Keywords: mobile agent, dynamic route, balanced energy consumption and Wireless sensor networks

INTRODUCTION

In the last few years, Wireless Sensor Networks (WSNs) have drawn the attention of the research community of theoretical and practical challenges. WSNs can be formed by deploying specialized sensors in the region of interest to perform certain tasks, such as environment monitoring, target tracking, or infra-structure surveillance (Ren et al., 2003; Akyildiz et al., 2002; Dagdeviren et al., 2011).

In WSNs, much redundant sensor nodes are deployed densely to enhance the information sensing accuracy of object (Yang et al., 2007). However, much redundant information posed by the large scale sensor network can lead to network transmission congestion which can consume much energy and cause large transmission delay (Zhou et al., 2007; Bai et al., 2009). Furthermore, the energy of sensor node is scarce, but it is always inconvenient or even impossible to replenish the power. How to delete much redundant, low credible and invalid data to reduce the exorbitant energy consumption? From the angle of prolonging the network lifetime, how to guarantee the balanced energy consumption is vitally important. Since the computing paradigm in collaborative information processing plays an important role in WSNs, the paradigm must consider the balanced energy consumption of the network. The computing paradigms used in WSNs can be mainly divided into two categories: the client/server (C/S) model and the Mobile Agent (MA) model (Xu and Qi, 2008). Currently, the C/S model is one of the most popular models in WSNs (Choi and Das, 2005), as shown in Fig. 1a. However, the disadvantages of this model are dramatic. Much data gathered by sensor nodes have to be transferred from the clients to the server which consumes much higher energy and reduces the lifetime of WSNs greatly. The MA model can overcome the problems brought about by the C/S model (Qi et al., 2001). The MA is a special kind of software that can execute autonomously which mainly contains identification, itinerary, data space and method (Qi et al., 2003; Chen et al., 2011). As shown in Fig. 1b, after the server dispatches the MA, it migrates among nodes and conducts local data processing using resources available at the sensor node. When MA derives the required information gains, it returns to the server. MA migrates along the sequence of selected valid visiting nodes which decreases the energy consumption and transmission delay and enhances the object tracking efficiency.

Fig. 1(a-b): Computing paradigms in in collaborative information processing in WSNs (a) Client/ server computing paradigm and (b) Mobile agent computing paradigm

As for the mobile agent model, the biggest obstacle is the determination of the dynamic route of MA, i.e., the sequence of valid visiting nodes which affects the level of energy consumption, data fusion accuracy and the overall performance of WSNs (Cai et al., 2012). The MA route is a dynamic optimal route and the algorithm is a NP complete problem (Wu et al., 2004; Hu, 2012). Most MA route planning schemes are based on dynamic optimization of static route. The MA is dispatched after the route is designed and the route is optimized dynamically during the migration of MA (Wang et al., 2011). Since senor nodes have limited energy and the energy consumption is unbalanced, the sensor node maybe malfunctioning and the connections between nodes can be lost. In the worst case, due to an unexpectedly broken link along its itinerary, an agent can be halted and not reach the target node forever.
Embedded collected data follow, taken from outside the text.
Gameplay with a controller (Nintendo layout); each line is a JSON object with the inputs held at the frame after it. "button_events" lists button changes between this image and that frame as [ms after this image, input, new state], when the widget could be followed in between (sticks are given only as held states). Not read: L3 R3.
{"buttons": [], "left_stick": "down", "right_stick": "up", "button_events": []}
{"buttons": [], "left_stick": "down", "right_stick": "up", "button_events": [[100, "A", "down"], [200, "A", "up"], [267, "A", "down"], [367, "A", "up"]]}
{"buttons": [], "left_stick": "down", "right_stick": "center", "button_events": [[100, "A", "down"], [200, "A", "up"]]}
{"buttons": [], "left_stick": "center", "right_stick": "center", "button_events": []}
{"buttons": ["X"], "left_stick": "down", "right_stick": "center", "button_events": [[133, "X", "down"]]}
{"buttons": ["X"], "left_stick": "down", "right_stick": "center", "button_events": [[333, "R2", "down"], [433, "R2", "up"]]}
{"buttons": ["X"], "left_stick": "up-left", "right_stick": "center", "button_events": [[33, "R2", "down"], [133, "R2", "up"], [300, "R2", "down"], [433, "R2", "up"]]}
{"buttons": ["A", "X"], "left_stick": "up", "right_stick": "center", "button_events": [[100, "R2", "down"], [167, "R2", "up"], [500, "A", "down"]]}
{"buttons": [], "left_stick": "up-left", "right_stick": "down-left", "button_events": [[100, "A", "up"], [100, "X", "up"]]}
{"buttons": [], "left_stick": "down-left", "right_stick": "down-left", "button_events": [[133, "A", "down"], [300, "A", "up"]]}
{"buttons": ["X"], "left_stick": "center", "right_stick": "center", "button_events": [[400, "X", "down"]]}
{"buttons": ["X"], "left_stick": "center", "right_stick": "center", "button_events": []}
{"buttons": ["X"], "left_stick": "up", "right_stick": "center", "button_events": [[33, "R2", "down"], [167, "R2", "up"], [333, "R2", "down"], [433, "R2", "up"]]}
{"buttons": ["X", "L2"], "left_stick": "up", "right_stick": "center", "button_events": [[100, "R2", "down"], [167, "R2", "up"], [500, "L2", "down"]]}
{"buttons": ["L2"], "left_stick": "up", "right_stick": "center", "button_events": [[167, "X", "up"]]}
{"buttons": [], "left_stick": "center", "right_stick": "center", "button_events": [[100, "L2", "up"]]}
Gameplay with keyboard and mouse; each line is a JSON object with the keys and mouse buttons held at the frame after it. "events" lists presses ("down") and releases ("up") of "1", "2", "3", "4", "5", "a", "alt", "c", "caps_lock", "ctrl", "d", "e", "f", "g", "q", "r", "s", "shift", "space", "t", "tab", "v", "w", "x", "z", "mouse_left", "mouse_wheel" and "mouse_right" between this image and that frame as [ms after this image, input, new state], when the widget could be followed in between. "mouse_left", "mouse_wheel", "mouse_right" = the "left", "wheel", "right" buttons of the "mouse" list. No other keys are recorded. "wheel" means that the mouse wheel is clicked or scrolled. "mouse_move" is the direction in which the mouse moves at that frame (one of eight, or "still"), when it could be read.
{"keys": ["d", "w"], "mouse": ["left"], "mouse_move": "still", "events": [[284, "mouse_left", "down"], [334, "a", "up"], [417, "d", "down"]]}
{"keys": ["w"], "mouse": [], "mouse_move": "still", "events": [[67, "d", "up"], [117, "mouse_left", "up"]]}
The MA dynamic route algorithm for WSNs on balanced energy consumption is designed in this study. Because the sensing data of nodes in the same cluster have the characteristic of the temporal and spatial correlation, the selection of the next migration node is based on the data fusion of node cluster which consider the MA migration cost and the object moving pattern. This algorithm improves the tracking accuracy of the object which is in favor of balancing the network energy consumption. The collected data are compressed and fused during the MA migration which reduces the network data transmission traffic and decrease the energy consumption significantly. Theoretical analysis and experimental results show that the proposed route algorithm reduces the energy consumption and transmission delay comparatively which is beneficial to keeping the network stability and prolonging the network lifetime.

MA DYNAMIC PLANNING ROUTE (MDP)

Different from the static route of MA, the dynamic route of MA do not need to calculate the migration itinerary before dispatching the MA (Xu and Qi, 2008). The object location and the next migration node are computed according to the local information during the MA migration process (Zhou et al., 2007; Cai et al., 2012). The goal of the MA route calculation is to select a group of sensor nodes in a particular sequence, maximizing the extracted information gains while keeping the resource usage to be minimum.

In order to facilitate the evaluation of different MA migration route algorithms, three metrics are adopted, i.e., energy consumption of the MA migration, information gain and surplus energy of the next migration node. The cost function is as follows (Xu and Qi, 2008):

(1)

where, Ckj(t) denotes the cost function for MA migration from node k to neighbor node j at time t. The migration cost is composed of three parts. From Eq. 1, the first part denotes the energy consumed by the MA migration to be as little as possible. Where Ekj is the energy consumed by the MA migration from node k to node j and Emax is the maximum energy consumption and determined by the maximum transmission range between two nodes. The second part denotes the information gains to be as much as possible. Where Ij is the information gains derived on node j and Imax is the maximum information gains that can be provided by sensor node. The third part denotes to choose the node with higher surplus energy as the next migration node. Where ej(t) is the surplus energy on node j at time t and emax is the initial available energy on the node. The cost function takes all three factors into consideration with parameter a and b, where 0<a, b<1 which control the weights of these three factors according to different applications.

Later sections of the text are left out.